Wisconsin Supreme Court Guts Open Records Law Remedies

Limits on attorney fees in lawsuits may make justice unaffordable for many

Today, the Wisconsin Supreme Court abandoned 40 years of precedent allowing record requesters to recover their attorney fees when they sue and force record custodian to release records. Previously, if a custodian changed their mind and “voluntarily” turned over records after being sued, the requester could still get their attorney fees if the lawsuit was “a cause” of the release. Now, requesters can only get fees if a court issues a ruling on the merits of a case. But because “voluntarily” turning over records typically moots a case, it remains unclear under what circumstances a court will rule on whether an initial denial was illegal.


“This is not what the state legislature intended or wrote when they enacted the Open Records Law in 1982,” said Tom Kamenick, President & Founder of the Wisconsin Transparency Project. “The Law doesn’t say a plaintiff has to get a court order, it says a plaintiff has to ‘prevail.’ When you get the records you sued to obtain, you’ve prevailed – you’ve won what you wanted.”

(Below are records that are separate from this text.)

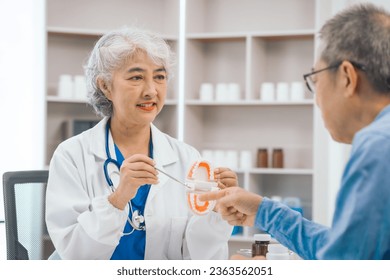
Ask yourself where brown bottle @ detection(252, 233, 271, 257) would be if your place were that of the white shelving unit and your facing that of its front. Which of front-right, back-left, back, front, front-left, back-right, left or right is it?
front

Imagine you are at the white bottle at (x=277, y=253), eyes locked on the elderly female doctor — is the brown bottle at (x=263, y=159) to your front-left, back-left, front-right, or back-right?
front-right

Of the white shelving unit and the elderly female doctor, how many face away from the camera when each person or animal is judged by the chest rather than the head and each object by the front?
0

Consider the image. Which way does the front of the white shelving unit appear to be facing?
toward the camera

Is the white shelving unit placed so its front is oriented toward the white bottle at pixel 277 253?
yes

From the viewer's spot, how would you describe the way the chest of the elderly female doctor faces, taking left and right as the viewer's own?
facing the viewer and to the right of the viewer

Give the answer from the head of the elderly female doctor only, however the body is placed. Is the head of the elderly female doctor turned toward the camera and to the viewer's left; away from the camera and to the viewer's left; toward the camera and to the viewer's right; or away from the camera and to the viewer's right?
toward the camera and to the viewer's right

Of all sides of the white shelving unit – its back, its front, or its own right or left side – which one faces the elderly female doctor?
front

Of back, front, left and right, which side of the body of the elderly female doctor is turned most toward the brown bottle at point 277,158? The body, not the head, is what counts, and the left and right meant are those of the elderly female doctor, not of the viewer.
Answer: left

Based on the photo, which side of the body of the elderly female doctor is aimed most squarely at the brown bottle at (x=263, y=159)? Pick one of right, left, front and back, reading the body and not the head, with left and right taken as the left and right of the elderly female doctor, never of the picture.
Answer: left
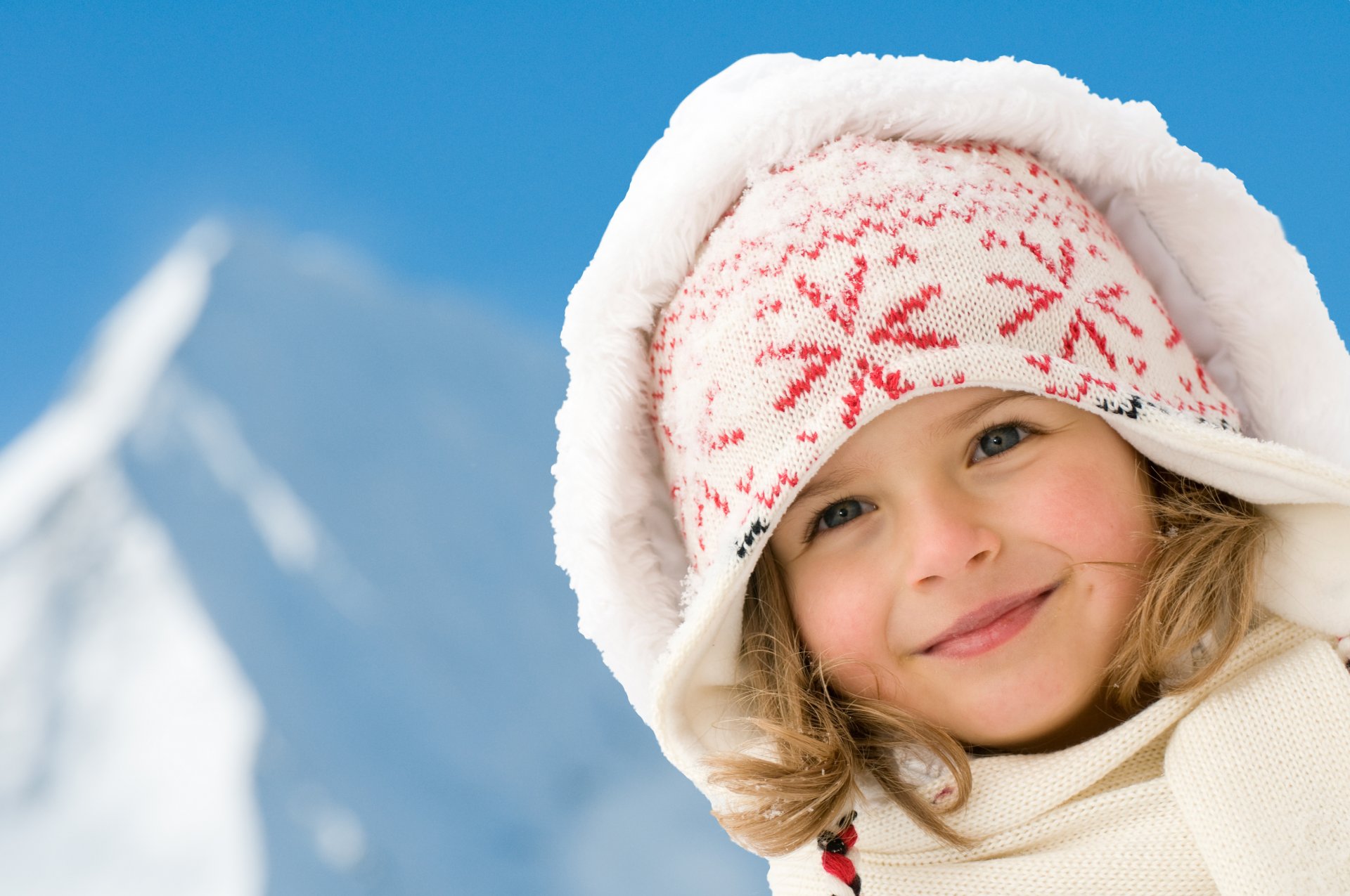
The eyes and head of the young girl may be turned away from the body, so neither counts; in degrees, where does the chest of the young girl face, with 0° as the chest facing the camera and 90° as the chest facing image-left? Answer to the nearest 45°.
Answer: approximately 0°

The Wisconsin Transparency Project is the state’s only law firm dedicated exclusively to enforcing the Open Records and Open Meetings Laws. It provides no- and low-cost representation to individuals, media companies, and government watchdog organizations. The vast majority of its legal representation is done on a contingency basis, relying on attorney fee awards or settlements in court cases.


The three dissenting justices (Ann Walsh Bradley, Rebecca Dallet, and Jill Karofsky) correctly recognized that today’s decision will give custodians perverse incentives to delay and withhold records. They know they can now refuse to turn records over for no reason at all, and if they are sued, they can just turn around and release the records with no consequences. Requesters will have to spend thousands of dollars hiring an attorney to file that suit, with little chance of recovering that money now, putting justice beyond affordability for many.


“Today is a dark day for transparency in Wisconsin,” lamented Kamenick. “We call on the legislature and the Governor to immediately pass legislation clarifying that, like in federal FOIA lawsuits, requesters prevail when they obtain the records they sought after filing a lawsuit.”